### READING TEXT ###
DoppelPACO pushes Dortmund top, Lewy and Bayern can’t buy a winning goal in Freiburg? Is the top 4 set?
BVB pigeonholes itself to the top!
The Bonus Milot Rashica scouting report can be purchased HERE
Headlines - DoppelPACO pushes Dortmund top, Lewy and Bayern can’t buy a winning goal in Freiburg! Is the top 4 already set without Gladbach?
It happened almost in the same minute: Paco Alcácer’s free kick, which this time he didn’t blast into the heavens, ended up in the back of Koen Casteels’ net, nearly obliterating the star of the afternoon: THE PIGEON. Meanwhile at the Schwarzwald-Stadion Bayern were going all out against Freiburg, with TWELVE unanswered shots for 1.62 XG in the final 30 minutes.
Having missed a 1v1 after some great work by Serge Gnabry in the 76th, Robert Lewandowski alone would have three chances after the 89th minute: a blocked shot in the 89th, a point blank header after a delightful James chip where it seemed harder to MISS the goal and a glancing header in the 93rd that hit the post to leave Bayern with just a point. A miskicked finish by Alcácer, who per Alex Chaffer, now has 11 goals in the final 15 minutes of matches, was just the icing on the cake and BVB suddenly have a two point lead going into ̶t̶h̶e̶ ̶m̶a̶t̶c̶h̶ ̶t̶h̶a̶t̶ ̶w̶e̶ ̶s̶h̶o̶u̶l̶d̶ ̶n̶o̶t̶ ̶c̶a̶l̶l̶ ̶ Der Klassiker. Although, after the injury news today - Achraf Hakimi is out for the season with a broken foot and Abdou Diallo is out for the game - Lucien Favre might actually have to play the pigeon at LB, as apparently he would choose just about anyone over poor Marcel Schmelzer.
For Bayern and Niko Kovac, Christian Streich still remains the kryptonite, as the 53-year-old used an effective mix of the high press and midfield press in the first 20 minutes then hung on thanks to Schwolow’s saves and Bayern’s misses to continue his unbeaten streak against the Bayern coach.
###
Reproduce the stretch of the Bundesliga recap from "The Bonus Milot" through "set without Gladbach?". The lines that come next are separate material, unconnected to the Bundesliga recap.
### SUPPLIED MATERIAL ###
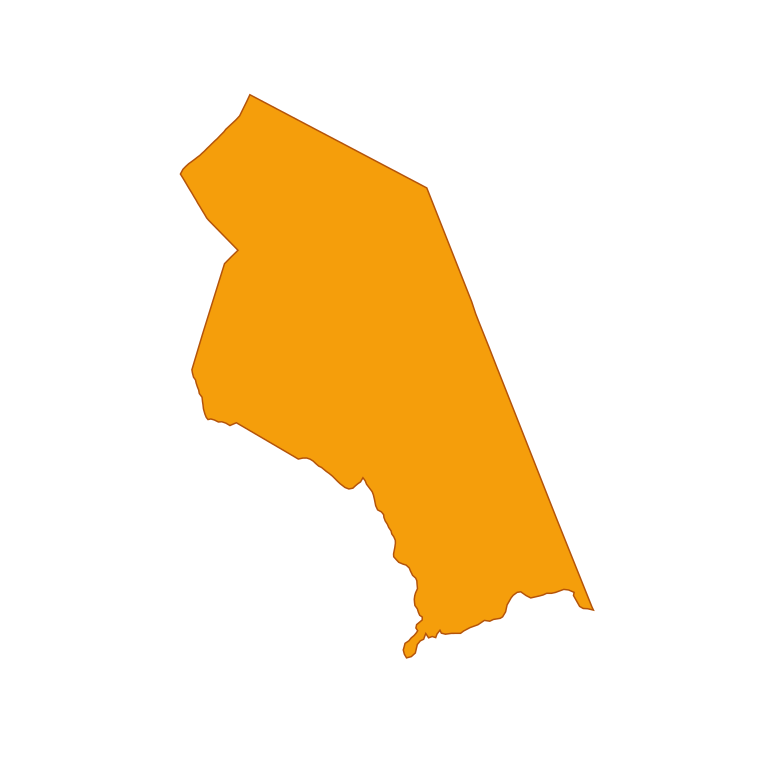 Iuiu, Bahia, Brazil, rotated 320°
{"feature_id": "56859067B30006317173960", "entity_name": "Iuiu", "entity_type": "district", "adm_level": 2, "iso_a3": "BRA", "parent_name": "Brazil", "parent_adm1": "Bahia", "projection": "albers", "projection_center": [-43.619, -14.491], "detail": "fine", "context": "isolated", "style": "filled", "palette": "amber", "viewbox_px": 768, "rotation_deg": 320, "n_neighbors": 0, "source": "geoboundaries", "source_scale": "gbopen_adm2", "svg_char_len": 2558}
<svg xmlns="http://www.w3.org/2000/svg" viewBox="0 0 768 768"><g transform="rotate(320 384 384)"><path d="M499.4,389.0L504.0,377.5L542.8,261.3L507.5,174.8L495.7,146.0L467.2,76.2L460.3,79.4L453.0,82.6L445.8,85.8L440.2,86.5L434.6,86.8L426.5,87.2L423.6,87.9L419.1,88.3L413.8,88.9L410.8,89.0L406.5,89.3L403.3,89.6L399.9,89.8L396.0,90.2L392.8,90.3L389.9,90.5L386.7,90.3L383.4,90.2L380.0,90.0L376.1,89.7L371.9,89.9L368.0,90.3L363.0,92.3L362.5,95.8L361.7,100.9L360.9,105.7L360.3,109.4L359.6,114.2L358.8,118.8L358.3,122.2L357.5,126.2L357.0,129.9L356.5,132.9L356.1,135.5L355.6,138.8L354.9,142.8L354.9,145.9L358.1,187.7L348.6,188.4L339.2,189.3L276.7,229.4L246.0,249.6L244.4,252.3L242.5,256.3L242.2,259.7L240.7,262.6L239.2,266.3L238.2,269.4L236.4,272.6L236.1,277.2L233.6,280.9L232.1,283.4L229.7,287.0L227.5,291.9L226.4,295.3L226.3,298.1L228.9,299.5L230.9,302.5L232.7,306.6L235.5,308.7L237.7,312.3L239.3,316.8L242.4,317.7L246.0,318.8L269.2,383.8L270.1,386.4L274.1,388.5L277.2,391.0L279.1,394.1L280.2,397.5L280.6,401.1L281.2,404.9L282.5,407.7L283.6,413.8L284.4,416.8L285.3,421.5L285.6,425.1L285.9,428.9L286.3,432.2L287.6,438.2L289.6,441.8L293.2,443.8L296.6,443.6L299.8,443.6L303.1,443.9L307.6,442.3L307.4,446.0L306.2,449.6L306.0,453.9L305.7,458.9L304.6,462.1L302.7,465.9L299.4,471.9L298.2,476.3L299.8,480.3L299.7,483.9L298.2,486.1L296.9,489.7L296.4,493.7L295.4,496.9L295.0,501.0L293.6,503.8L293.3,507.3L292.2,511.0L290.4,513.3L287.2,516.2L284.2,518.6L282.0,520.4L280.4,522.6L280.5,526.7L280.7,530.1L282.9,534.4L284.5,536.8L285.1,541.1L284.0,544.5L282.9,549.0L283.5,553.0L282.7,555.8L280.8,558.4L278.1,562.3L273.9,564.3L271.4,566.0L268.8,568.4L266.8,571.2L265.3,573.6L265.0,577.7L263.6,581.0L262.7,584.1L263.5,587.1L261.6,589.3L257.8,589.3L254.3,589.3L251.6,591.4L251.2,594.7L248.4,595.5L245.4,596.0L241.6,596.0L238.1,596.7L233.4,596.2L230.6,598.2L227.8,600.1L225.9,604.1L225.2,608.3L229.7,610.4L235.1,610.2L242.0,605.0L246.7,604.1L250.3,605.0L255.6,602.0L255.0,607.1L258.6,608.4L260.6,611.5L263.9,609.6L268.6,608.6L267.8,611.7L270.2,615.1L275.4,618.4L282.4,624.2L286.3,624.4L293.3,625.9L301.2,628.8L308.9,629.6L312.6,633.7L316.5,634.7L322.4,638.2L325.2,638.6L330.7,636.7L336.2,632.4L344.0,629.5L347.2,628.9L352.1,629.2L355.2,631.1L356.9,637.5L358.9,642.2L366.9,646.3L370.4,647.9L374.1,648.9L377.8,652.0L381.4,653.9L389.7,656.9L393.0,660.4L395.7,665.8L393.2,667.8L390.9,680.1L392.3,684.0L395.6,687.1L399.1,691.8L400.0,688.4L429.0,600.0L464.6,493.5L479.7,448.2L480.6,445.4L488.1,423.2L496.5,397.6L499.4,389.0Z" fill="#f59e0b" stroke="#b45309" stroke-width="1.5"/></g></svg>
###
* **SOLUTION TO THIS PROBLEM**
The Bonus Milot Rashica scouting report can be purchased HERE
Headlines - DoppelPACO pushes Dortmund top, Lewy and Bayern can’t buy a winning goal in Freiburg! Is the top 4 already set without Gladbach?